In order for Windward Software products to function correctly in a network environment, there needs to be adequate network infrastructure. By network infrastructure, we mean a professionally cabled network with reliable network cards and switches. A properly configured server, DNS and TCP/IP protocol for our applications and other network services will be required. If things are not working as they should, this document may give you some ideas on what to check and consider.
- Purchase quality network switches, hardware, use professional cabling and patch panels.
- Buy patch cables instead of building your own. For the cost, it is not worth the dollar savings. A bad patch cable can cause many hours of troubleshooting.

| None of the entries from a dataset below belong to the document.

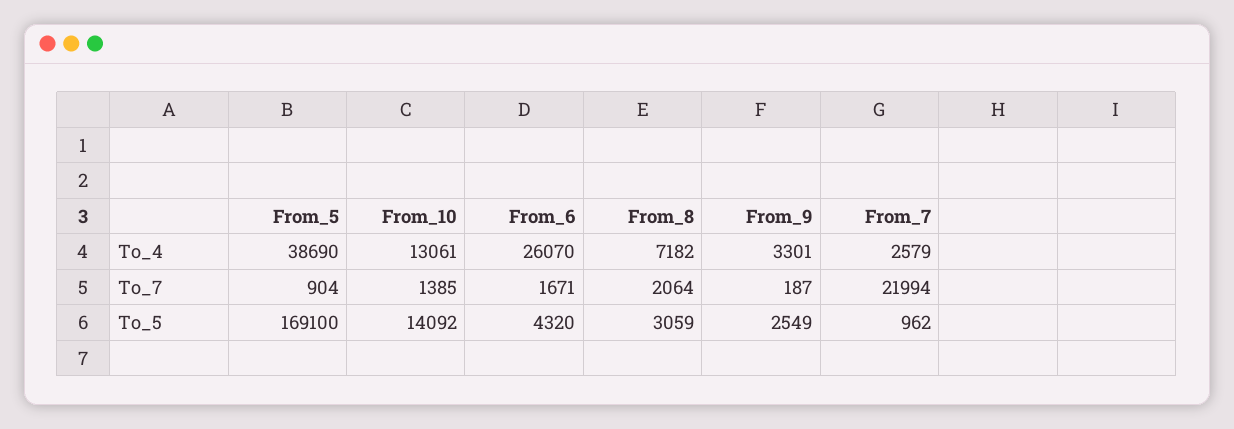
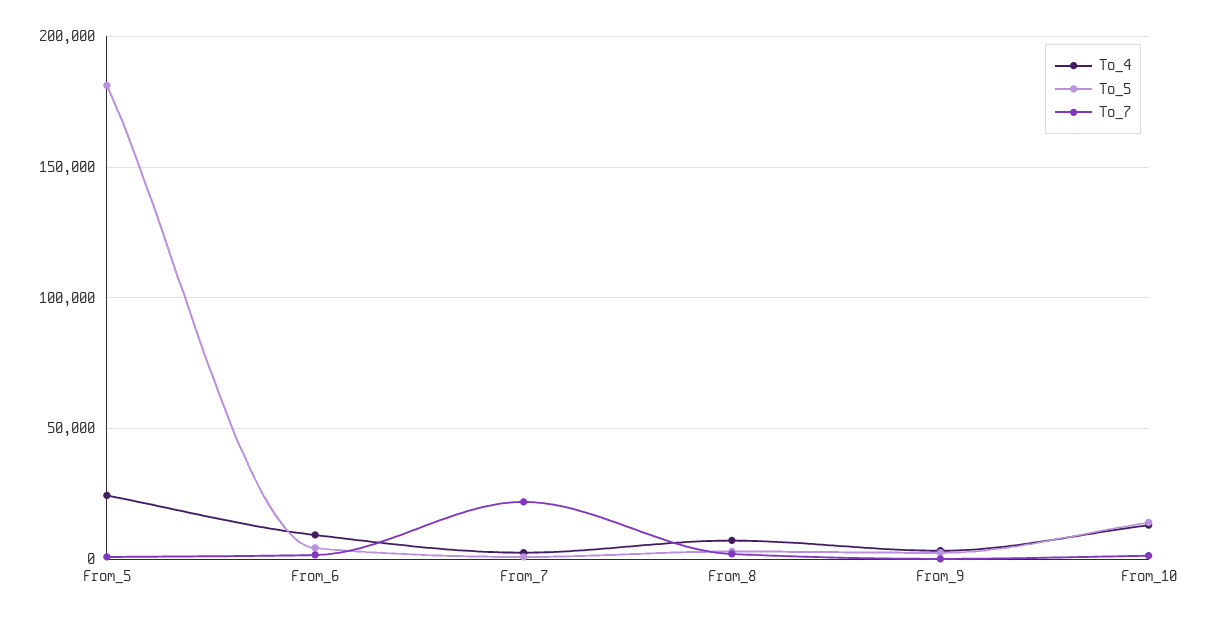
  {
    "To_4": {
-     "From_5": 38690,
+     "From_5": 25000,
      "From_10": 13061,
-     "From_6": 26070,
+     "From_6": 10000,
      "From_8": 7182,
      "From_9": 3301,
      "From_7": 2579
    },
    "To_7": {
      "From_5": 904,
      "From_10": 1385,
      "From_6": 1671,
      "From_8": 2064,
      "From_9": 187,
      "From_7": 21994
    },
    "To_5": {
-     "From_5": 169100,
+     "From_5": 180000,
      "From_10": 14092,
      "From_6": 4320,
      "From_8": 3059,
      "From_9": 2549,
      "From_7": 962
    }
  }

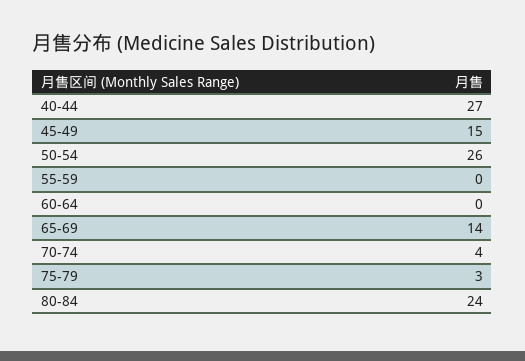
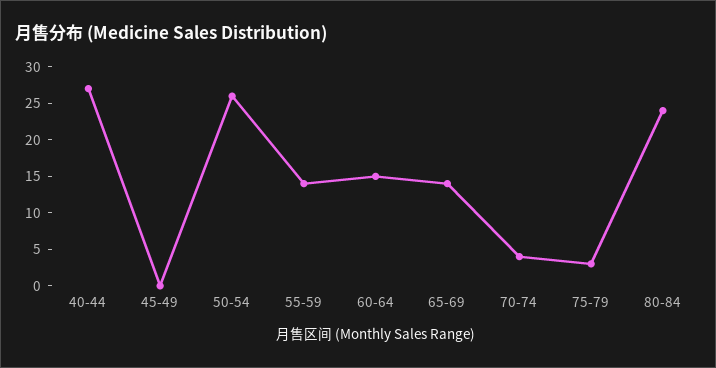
  {
    "40-44": 27,
-   "45-49": 15,
+   "45-49": 0,
    "50-54": 26,
-   "55-59": 0,
+   "55-59": 15,
-   "60-64": 0,
+   "60-64": 15,
    "65-69": 14,
    "70-74": 4,
    "75-79": 3,
    "80-84": 24
  }

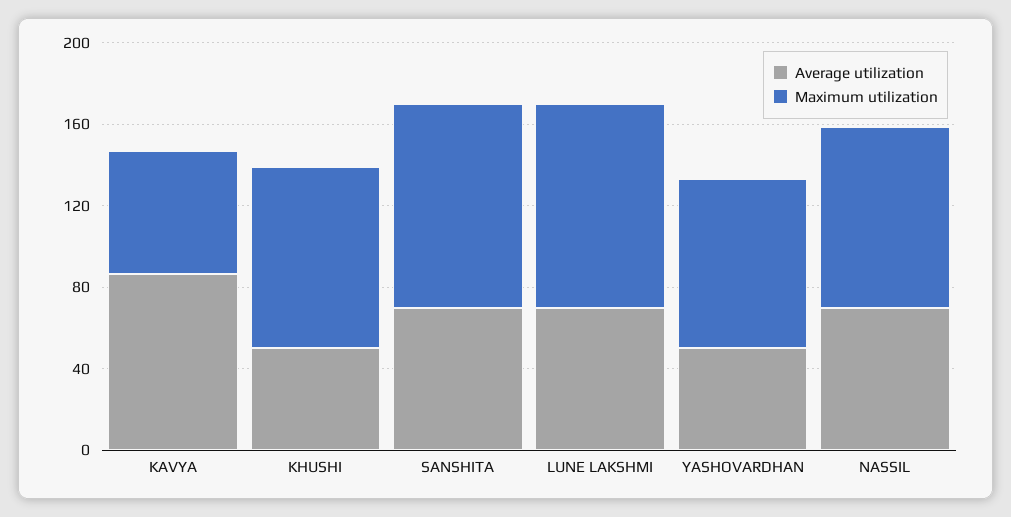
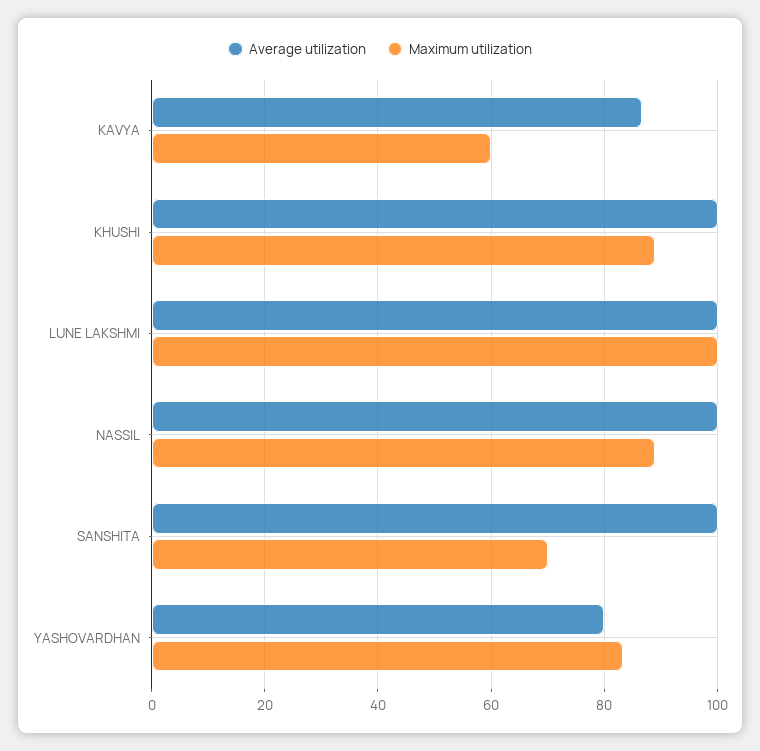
  {
    "Average utilization": {
      "KAVYA": 86,
-     "KHUSHI": 50,
+     "KHUSHI": 100,
-     "SANSHITA": 70,
+     "SANSHITA": 100,
-     "LUNE LAKSHMI": 70,
+     "LUNE LAKSHMI": 100,
-     "YASHOVARDHAN": 50,
+     "YASHOVARDHAN": 80,
-     "NASSIL": 70
+     "NASSIL": 100
    },
    "Maximum utilization": {
      "KAVYA": 60,
      "KHUSHI": 88,
-     "SANSHITA": 100,
+     "SANSHITA": 70,
      "LUNE LAKSHMI": 100,
      "YASHOVARDHAN": 84,
      "NASSIL": 88
    }
  }

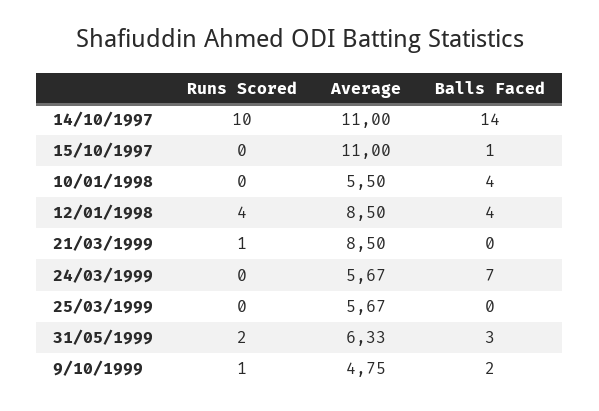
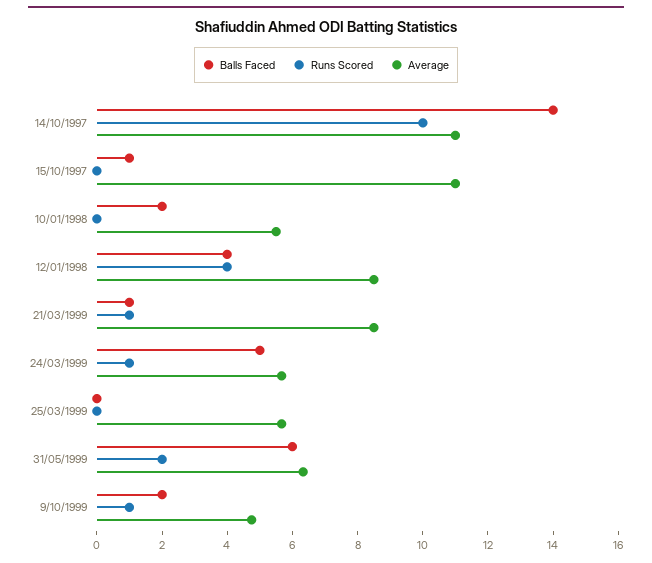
  {
    "Runs Scored": {
      "14/10/1997": 10,
      "15/10/1997": 0,
      "10/01/1998": 0,
      "12/01/1998": 4,
      "21/03/1999": 1,
-     "24/03/1999": 0,
+     "24/03/1999": 1,
      "25/03/1999": 0,
      "31/05/1999": 2,
      "9/10/1999": 1
    },
    "Average": {
      "14/10/1997": 11,
      "15/10/1997": 11,
      "10/01/1998": 5.5,
      "12/01/1998": 8.5,
      "21/03/1999": 8.5,
      "24/03/1999": 5.67,
      "25/03/1999": 5.67,
      "31/05/1999": 6.33,
      "9/10/1999": 4.75
    },
    "Balls Faced": {
      "14/10/1997": 14,
      "15/10/1997": 1,
-     "10/01/1998": 4,
+     "10/01/1998": 2,
      "12/01/1998": 4,
-     "21/03/1999": 0,
+     "21/03/1999": 1,
-     "24/03/1999": 7,
+     "24/03/1999": 5,
      "25/03/1999": 0,
-     "31/05/1999": 3,
+     "31/05/1999": 6,
      "9/10/1999": 2
    }
  }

Things to consider when things go wrong
- Check the server event log for any message or hints towards what may be failing.
- How old is the hardware? Has it run successfully before?
- What is new? Has anyone brought a device or switch in from home or plugged something in?
- Could the server drive or controller be failing? Is it a single drive or in a RAID configuration?
- Are there any patches available for the server hardware? Firmware such as RAID card, network card, BIOS?
- Could line voltage be an issue? Any large motors, compressors or welding devices nearby? You may want to consider some power conditioning.
- Check for pending Windows updates on all workstations/servers involved. Strange things can occur when updates have not been applied a server degrades into a “reboot pending” state.
- Check settings for power saving options and disable them. We have seeing OS updates reset power-saving settings.
- Check for bad or failing ports on switches that are not consistent (Even new ones can fail)
- Ports auto-detecting incorrectly (ie: 10Mb detected on the switch when the server is transmitting at 100Mb)
- Incorrectly crimped cables (Even store-bought cables can fail and mice will eat working ones and they will still operate some of the time)
- Poorly routed cables (Don’t run parallel with power wires as magnetic fields will cause corruption)
- A switching loop or bridge loop in the network. (e.g. multiple connections between two network switches or two ports on the same switch connected to each other).
- Network cards that randomly fail but work most of the time (Poorly crafted operating system drivers can cause this type of issue as well)
- Other environmental considerations (Newly installed welders, air conditioners, or other power-hungry devices in the same building (even outside the company) can cause power brownouts which can cause pieces of equipment to fail during startup of the power-hungry device) Install a UPS and if it is beeping every few minutes, you may have a power issue.
- Is there a duplicate IP address that conflicts with the server or workstation? You should get a message about this but the message could be presenting at the user workstation level and taking communication to the server off the network. To troubleshoot review your ARP table such as at cmd prompt with ARP – A will show the physical NIC addresses which you would want to confirm are correct against the NIC of the server.
- Is there another DHPC server conflicting with yours? You would have to look for DHCP traffic on port 68 on your switch to find out where it is plugged in. We have seen some network technicians choose to configure the switch to throw away DHCP packets from any other source than your DHCP server as it is a common gotcha and is really hard to find
- Are you using Voice over IP phones on the same network as your data? The best networking practice would be to configure a separate VLAN for phone traffic to allow the data network to communicate without competing with packet priority over voice data.
- Is there any third-party software installed such as State or Provincial level tools that could impact VPN or network access?
- Have you swapped internet providers and left old DNS information hardcoded on workstations? This can be overlooked and can cause 30-second timeout delays while DNS fails over to a working DNS server. Due to the round-robin and caching nature of DNS, System Five will work sometimes and have a long delay at other times.
Have a Plan B
When a networking event takes place, often IT resources get solely placed into troubleshooting and healing the network. This is a great primary action but consider and start moving a Plan B in the event that healing the network does not work. This can decrease downtime experienced and will often show areas that can be improved for Business Continuity Planning.
Example: Restoring from backup to a slower server may not seem like a great plan at the beginning. When it can take days to get parts for a failed network component, operating on a slower second option will eliminate downtime if it is available.